New York's dysfunctional state legislature is at it – or rather not at it – again. Like so many progressive bills, the legislation to allow same-sex couples to marry is mired in the State Senate. Looks like it may take knocking out more conservatives in the 2010 election before this one is going to move. Unless, of course, rumors of its death turn out to be premature. Stay tuned – there's never any shortage of drama in Albany.
From the Sunday NY Times:
Senate Majority Leader Malcolm A. Smith said on Saturday night that he did not believe legislation to legalize marriage between same-sex couples had enough support to become law in New York this year. Mr. Smith said that while he and his fellow Democrats were committed to legalizing marriage between gay and lesbian couples, there were not yet enough votes in the State Senate to pass a bill. Although the State Assembly has passed such legislation, and Gov. David A. Paterson is a strong supporter of gay rights, the Senate has been an obstacle to allowing same-sex marriages in New York.
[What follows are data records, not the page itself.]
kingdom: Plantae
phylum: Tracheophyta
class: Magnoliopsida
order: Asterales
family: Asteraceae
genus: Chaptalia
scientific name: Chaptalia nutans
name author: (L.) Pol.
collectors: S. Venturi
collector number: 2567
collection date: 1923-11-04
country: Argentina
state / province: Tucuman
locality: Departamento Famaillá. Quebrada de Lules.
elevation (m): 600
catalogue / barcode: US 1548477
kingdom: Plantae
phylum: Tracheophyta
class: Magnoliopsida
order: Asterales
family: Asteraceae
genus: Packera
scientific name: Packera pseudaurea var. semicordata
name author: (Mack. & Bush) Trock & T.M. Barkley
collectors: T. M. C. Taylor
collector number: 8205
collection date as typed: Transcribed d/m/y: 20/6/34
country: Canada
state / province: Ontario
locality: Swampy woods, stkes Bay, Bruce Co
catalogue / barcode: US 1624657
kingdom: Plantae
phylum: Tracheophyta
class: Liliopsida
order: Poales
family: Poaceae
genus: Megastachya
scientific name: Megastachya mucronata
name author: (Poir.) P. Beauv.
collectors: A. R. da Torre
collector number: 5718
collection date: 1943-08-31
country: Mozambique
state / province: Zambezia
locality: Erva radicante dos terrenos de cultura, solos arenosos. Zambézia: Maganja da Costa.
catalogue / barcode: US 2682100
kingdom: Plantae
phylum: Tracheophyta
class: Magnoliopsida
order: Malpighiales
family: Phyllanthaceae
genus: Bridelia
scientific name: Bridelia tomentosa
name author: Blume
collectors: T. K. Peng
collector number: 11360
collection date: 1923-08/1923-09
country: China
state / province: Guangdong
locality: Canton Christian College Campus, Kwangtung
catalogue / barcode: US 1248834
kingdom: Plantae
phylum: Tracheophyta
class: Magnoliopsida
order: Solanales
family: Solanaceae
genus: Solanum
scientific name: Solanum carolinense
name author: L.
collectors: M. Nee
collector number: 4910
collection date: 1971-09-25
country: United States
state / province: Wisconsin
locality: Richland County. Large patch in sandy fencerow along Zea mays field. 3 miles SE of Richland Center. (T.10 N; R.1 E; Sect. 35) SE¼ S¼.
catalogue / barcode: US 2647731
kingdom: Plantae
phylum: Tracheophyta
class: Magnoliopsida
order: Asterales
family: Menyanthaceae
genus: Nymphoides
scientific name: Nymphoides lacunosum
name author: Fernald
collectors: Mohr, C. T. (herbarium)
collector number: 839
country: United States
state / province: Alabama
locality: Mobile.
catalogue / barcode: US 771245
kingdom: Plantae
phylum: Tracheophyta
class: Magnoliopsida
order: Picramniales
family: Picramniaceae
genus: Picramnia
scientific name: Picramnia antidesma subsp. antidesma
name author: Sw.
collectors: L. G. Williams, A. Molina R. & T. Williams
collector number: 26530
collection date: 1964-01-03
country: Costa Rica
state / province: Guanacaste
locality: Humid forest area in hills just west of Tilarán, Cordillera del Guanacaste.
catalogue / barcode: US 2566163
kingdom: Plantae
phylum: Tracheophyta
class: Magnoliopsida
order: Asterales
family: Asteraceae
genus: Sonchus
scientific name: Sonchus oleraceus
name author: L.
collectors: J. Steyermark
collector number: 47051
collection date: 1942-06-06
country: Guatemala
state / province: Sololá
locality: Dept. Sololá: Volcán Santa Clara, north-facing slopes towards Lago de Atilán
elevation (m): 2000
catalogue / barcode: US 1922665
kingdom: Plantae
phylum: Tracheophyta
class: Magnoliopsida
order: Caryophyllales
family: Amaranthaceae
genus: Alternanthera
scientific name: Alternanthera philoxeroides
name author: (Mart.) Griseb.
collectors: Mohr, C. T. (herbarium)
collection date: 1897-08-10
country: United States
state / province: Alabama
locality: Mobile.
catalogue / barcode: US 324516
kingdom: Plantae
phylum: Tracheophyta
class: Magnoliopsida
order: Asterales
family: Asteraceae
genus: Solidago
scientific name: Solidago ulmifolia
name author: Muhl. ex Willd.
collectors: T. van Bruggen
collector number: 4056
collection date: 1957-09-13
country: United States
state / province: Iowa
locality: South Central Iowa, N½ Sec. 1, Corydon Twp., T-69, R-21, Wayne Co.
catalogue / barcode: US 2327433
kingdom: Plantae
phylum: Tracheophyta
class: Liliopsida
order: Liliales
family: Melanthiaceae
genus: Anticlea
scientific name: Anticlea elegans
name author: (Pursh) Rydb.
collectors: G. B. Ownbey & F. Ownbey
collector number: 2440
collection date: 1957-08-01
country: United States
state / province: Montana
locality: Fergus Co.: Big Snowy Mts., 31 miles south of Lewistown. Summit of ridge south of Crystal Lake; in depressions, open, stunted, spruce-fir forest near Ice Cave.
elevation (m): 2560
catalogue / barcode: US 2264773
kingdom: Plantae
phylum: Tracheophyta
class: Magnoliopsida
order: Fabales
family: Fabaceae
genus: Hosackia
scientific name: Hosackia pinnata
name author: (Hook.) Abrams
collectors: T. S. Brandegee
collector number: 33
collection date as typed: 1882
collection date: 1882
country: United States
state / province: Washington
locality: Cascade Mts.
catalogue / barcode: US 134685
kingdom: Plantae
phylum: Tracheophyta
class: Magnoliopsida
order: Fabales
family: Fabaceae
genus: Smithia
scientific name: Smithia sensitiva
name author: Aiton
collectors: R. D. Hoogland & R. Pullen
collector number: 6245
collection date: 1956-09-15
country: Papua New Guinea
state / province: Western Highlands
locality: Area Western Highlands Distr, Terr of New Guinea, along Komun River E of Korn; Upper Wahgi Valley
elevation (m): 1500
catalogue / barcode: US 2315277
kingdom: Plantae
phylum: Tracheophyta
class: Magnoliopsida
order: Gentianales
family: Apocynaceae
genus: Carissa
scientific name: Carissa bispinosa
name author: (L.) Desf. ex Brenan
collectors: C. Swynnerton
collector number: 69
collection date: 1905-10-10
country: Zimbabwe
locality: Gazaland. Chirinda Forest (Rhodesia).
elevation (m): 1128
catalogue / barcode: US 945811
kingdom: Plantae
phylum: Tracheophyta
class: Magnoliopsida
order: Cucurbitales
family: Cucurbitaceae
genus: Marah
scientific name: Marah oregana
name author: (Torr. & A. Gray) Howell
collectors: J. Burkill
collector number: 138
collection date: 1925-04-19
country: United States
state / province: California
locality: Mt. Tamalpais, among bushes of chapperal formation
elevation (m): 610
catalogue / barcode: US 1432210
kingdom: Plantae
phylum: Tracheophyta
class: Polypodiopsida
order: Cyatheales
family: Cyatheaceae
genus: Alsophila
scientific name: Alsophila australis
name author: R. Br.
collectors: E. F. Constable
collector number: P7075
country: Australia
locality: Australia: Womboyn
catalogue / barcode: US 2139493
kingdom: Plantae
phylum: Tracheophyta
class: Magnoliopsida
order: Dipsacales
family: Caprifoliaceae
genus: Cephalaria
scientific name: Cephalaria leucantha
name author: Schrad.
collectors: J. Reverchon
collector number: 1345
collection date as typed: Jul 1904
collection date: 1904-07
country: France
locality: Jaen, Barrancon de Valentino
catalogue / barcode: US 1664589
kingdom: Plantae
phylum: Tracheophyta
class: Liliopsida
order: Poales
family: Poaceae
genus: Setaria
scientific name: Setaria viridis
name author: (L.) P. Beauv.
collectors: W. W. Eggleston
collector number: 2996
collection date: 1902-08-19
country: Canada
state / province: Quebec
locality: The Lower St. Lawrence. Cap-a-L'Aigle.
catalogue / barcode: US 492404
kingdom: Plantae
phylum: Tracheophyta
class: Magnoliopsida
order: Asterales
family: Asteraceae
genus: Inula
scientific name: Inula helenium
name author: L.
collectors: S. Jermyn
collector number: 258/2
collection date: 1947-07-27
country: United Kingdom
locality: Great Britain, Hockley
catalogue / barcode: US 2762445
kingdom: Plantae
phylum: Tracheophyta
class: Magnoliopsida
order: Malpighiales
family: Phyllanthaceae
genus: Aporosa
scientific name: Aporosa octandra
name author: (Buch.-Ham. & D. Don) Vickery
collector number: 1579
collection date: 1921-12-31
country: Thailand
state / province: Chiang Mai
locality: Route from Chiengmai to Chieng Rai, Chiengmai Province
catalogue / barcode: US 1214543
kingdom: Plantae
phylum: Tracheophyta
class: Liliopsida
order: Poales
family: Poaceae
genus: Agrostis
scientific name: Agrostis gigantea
Speaking in Manhattan at a fund-raiser for the Human Rights Campaign, Mr. Smith said, “Although we do not have the number of votes at this time needed to pass the marriage equality gender bill this legislative session, we are committed to pursuing its passage. And the question is not if; the question is when. So our work still needs to happen for it to happen this year. But I’m going to need your help, and I’m going to need your prayers.” It did not come as a surprise that Senate Democrats were having difficulty gathering enough votes to pass the measure, but Mr. Smith’s comments were noteworthy for their bluntness.
More In Monday's Times, as hope – and spin – spring eternal:
“I haven’t given up hope that it’s going to happen,” said Senator Thomas K. Duane, a Manhattan Democrat. “We’re still counting votes and lobbying. I’d say the situation is very fluid.”
There is an active push under way in the Legislature to tally votes and lobby lawmakers to vote in favor of legalizing same-sex marriage. Organizers of these efforts, like the Empire State Pride Agenda, said they remain cautiously optimistic that a bill can pass this year.
“I think we are closer than most people think,” said Alan Van Capelle, executive director of the Empire State Pride group. Mr. Van Capelle said he viewed Mr. Smith’s remarks as a way to “manage expectations” of those who expected a quick victory. He added: “I think it’s a good wake-up call for the L.G.B.T. community to understand that it’s not the majority leader’s job to get the votes. It’s our job.”
Gay and lesbian rights advocates said they could envision different circumstances under which same-sex marriage would be legalized before the end of the year. One way would be if any Republican lawmakers, who have 30 Senate seats compared with the Democrats’ 32 seats, retire, thereby forcing a special election.
Another possible outcome is that Democrats who say they would not vote for the bill are persuaded to change their minds. Democrats say they believe there are about five Democratic senators who oppose a law. In an interview, Mr. Smith, who represents parts of Brooklyn and Queens, said he was hopeful that some of his colleagues would change their minds. “I’m working hard to get the votes,” he said.